Money Market Accounts Are Finally More Competitive. Should You Get One?
- While money market account APRs are on the rise, the interest rate won't make you rich.
- If you don't like rules, an MMA may not be right for you.
- Today's rates on high-yield savings accounts are surprisingly competitive with MMAs.
"More competitive" is a relative term.
If there's one bright side to rising interest rates, it may be that interest rates rise across the board. For example, old-school money market accounts, easily opened at any brick-and-mortar or online bank, are now enjoying slightly higher interest rates. But does that mean it's time for you to get one? Here we take a look at MMAs and your other options.
What is a money market account?
A money market account (MMA) is a type of savings account. Like a typical savings account, it is federally insured, meaning you can never lose money. The advantage of an MMA is that it normally pays a higher interest rate than a high-yield savings account. That higher interest rate allows you to grow your money faster.

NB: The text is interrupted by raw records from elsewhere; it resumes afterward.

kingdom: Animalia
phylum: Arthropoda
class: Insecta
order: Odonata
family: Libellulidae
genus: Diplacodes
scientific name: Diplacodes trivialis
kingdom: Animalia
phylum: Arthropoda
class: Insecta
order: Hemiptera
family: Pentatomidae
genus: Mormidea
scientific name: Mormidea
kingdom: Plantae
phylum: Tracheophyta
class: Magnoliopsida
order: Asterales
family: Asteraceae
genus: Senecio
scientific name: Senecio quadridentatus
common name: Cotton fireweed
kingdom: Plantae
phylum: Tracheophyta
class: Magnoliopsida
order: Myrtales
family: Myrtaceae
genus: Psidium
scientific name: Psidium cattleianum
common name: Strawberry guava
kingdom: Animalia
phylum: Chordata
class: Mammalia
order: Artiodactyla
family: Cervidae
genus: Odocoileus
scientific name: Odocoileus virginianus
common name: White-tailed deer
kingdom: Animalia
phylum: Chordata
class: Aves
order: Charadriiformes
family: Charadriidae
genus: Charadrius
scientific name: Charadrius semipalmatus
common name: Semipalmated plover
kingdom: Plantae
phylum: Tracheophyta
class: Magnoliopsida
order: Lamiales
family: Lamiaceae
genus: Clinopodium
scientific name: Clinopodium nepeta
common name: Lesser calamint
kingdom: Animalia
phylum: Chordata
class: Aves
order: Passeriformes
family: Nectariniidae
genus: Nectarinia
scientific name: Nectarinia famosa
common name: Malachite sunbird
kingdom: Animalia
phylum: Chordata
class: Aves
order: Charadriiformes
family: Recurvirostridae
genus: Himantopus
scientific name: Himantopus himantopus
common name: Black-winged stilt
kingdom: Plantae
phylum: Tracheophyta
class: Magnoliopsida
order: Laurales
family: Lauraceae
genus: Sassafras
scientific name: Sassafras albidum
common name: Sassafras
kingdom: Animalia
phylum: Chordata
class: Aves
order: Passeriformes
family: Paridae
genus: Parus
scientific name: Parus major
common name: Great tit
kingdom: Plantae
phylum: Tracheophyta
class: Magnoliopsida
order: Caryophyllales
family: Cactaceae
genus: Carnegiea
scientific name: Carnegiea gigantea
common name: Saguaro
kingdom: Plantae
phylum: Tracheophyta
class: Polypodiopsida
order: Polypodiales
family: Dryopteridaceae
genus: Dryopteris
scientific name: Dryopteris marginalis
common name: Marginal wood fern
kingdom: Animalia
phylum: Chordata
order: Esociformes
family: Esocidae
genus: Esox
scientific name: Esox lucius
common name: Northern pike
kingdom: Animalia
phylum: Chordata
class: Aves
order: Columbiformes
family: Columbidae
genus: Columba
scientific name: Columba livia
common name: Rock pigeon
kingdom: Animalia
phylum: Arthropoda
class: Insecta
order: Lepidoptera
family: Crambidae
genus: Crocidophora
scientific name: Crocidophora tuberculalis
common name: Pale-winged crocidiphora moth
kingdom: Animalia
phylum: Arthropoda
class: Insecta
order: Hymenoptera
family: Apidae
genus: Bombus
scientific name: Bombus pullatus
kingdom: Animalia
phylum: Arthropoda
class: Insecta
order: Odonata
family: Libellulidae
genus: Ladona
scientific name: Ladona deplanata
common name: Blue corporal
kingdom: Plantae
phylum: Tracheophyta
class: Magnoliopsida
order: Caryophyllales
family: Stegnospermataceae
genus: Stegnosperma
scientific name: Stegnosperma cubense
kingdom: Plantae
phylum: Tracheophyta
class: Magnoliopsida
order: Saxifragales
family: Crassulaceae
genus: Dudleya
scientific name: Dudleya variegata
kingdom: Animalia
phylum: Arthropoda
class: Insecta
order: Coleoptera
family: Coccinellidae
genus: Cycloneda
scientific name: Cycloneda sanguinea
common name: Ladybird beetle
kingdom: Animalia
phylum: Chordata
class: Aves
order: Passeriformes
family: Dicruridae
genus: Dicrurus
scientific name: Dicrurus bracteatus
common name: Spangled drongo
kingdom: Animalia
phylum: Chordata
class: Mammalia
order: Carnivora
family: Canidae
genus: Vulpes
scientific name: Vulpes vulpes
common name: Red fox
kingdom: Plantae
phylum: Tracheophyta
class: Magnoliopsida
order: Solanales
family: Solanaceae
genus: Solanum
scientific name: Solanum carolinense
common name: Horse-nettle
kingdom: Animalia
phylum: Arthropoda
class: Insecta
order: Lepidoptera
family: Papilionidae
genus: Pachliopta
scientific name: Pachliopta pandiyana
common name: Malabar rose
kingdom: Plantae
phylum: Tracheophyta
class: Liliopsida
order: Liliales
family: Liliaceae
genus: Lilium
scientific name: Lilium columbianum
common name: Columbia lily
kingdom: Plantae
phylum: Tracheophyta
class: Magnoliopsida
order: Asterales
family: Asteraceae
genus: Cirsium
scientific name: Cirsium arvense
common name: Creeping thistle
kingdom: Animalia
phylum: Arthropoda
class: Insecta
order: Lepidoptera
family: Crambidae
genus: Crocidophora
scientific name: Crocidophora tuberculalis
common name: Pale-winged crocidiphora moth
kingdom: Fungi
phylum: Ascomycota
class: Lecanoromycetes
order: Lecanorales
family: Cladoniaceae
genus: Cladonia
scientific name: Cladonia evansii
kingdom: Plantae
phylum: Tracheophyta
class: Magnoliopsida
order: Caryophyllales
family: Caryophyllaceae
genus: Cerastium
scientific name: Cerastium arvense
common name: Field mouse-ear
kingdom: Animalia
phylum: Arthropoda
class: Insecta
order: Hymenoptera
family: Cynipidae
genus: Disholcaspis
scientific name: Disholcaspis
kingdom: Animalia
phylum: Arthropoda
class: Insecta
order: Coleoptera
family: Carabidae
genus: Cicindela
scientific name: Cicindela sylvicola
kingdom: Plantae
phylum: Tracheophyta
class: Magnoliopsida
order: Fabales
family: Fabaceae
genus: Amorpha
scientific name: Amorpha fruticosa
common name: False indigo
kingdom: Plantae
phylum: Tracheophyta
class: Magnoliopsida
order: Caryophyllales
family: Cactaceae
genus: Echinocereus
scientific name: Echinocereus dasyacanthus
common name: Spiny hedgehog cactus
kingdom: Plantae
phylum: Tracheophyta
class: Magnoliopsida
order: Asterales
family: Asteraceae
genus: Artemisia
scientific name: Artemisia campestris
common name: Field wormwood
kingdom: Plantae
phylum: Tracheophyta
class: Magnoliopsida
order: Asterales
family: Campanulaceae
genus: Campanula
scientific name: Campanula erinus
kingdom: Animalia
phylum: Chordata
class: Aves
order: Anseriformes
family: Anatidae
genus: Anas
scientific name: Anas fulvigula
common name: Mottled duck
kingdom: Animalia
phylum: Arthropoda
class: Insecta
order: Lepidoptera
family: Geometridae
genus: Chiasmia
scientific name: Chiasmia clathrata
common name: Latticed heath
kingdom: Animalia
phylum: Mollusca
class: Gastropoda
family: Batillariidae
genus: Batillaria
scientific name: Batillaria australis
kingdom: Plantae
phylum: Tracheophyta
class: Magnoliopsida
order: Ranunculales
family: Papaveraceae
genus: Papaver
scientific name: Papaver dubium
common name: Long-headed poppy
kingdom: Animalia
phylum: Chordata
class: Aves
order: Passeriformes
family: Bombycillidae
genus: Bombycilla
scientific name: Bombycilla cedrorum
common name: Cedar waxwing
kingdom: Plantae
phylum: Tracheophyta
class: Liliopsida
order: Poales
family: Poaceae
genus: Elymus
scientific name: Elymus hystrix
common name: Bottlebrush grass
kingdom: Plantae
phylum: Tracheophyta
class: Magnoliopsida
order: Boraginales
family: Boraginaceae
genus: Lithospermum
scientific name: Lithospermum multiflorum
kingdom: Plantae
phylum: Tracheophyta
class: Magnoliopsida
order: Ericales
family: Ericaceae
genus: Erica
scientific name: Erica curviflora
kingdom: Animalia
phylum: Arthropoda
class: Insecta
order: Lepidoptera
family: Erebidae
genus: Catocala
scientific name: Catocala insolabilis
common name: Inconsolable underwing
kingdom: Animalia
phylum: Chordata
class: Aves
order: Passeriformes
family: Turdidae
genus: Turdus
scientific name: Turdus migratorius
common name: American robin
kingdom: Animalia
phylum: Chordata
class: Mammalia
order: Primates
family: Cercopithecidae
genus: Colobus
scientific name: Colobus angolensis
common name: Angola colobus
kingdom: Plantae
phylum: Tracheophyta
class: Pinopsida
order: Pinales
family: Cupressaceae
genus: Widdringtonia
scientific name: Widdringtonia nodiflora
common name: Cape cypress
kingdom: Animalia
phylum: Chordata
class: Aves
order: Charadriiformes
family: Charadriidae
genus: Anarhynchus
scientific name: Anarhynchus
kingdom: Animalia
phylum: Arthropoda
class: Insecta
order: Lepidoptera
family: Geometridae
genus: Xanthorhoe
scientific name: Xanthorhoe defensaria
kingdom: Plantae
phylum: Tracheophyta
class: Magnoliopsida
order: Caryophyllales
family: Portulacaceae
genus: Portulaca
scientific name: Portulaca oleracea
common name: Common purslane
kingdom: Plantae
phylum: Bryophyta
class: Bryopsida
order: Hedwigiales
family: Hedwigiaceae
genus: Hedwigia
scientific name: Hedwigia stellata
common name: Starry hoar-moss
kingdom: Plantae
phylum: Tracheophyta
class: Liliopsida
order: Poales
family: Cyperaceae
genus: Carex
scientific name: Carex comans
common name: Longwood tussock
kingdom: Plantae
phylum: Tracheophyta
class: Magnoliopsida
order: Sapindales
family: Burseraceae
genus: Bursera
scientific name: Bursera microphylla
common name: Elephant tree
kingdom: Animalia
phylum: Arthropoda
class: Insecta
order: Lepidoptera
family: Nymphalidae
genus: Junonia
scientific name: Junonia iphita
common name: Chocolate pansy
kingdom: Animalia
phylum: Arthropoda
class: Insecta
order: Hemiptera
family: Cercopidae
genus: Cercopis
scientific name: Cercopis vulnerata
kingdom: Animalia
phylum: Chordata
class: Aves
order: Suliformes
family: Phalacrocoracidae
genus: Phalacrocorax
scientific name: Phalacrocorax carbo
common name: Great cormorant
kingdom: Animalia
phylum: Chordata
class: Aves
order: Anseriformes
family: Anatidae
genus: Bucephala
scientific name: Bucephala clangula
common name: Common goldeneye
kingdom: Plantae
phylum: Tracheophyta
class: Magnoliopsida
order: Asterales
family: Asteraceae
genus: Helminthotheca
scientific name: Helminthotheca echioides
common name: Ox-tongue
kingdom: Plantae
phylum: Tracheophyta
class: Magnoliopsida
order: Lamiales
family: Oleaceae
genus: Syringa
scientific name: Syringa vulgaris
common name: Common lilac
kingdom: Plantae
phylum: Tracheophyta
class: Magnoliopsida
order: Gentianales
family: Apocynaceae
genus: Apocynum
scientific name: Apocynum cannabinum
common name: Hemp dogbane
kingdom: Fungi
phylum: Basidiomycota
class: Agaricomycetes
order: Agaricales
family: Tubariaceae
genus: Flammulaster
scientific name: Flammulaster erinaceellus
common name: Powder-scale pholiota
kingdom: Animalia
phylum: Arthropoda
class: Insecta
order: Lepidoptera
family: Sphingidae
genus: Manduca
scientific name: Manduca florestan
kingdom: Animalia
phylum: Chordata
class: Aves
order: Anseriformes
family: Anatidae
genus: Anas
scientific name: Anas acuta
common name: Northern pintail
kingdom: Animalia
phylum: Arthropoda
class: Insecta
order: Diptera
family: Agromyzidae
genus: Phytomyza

When your money is tucked away in an MMA, you can withdraw funds when you need them. That fact alone makes an MMA a good place to keep the money in your emergency savings account. When needed, funds can be drawn via electronic transfer. Some banks and credit unions also offer MMA checks or debit cards.
MMAs are not without downsides, though. Here are two of them:
- Your financial institution may require that you keep a higher minimum balance in an MMA than required for a savings account. If you can't maintain that balance, you may not earn the promised interest rate.
- Federal law limits the number of withdrawals or transfers from an MMA to six per month. While ATM withdrawals and withdrawals made at a bank branch don't count against the limit, electronic transfers and automatic bill pay do. If you go over the six-per-month limit, you're required to pay an additional per-transaction fee.
Is now the time?
As of this writing, the average annual percentage yield (APY) on MMAs is capping out at between 3% and 4%, and you'll only have access to the best rates if your deposit is relatively large. For example, the Discover Money Market account currently pays a APY that varies slightly by the size of your deposits: 4.20%-4.25%.
In the meantime, if you're looking for places where your money will grow at a faster rate, you might want to consider the following:
Series I savings bonds are designed to protect you from inflation. To accomplish this, you're paid a fixed rate of interest and a rate that changes with inflation. Twice a year, the Treasury Department sets the inflation rate for the next six months. While they are not FDIC-insured, I bonds are backed by the federal government.
As of this writing, I bonds are earning 6.89%.
High-yield savings accounts
While MMAs typically earn a higher APR than high-yield savings accounts, that's not necessarily the case today. It's relatively easy to find high-yield accounts paying between 3% and 4%. High-yield savings accounts are FDIC-insured.
If your goal is to save for retirement, a Roth IRA is a great way to pad your nest. While a Roth IRA does not offer an upfront tax deduction like a traditional IRA, you won't have to pay taxes on the growth or withdrawals in retirement.
Investing in a broad market index fund that tracks the S&P 500 has historically earned annual returns of around 7% after adjusting for inflation. If you have enough time left before retirement to ride out both bull and bear markets, an IRA is likely to provide the biggest bang for the buck.
As with other investments, there are no guarantees, and you could lose money.
MMAs are safe, dependable, and can be a good place to stash your emergency fund. The primary risk is the opportunity cost of not investing in a higher-earning financial vehicle.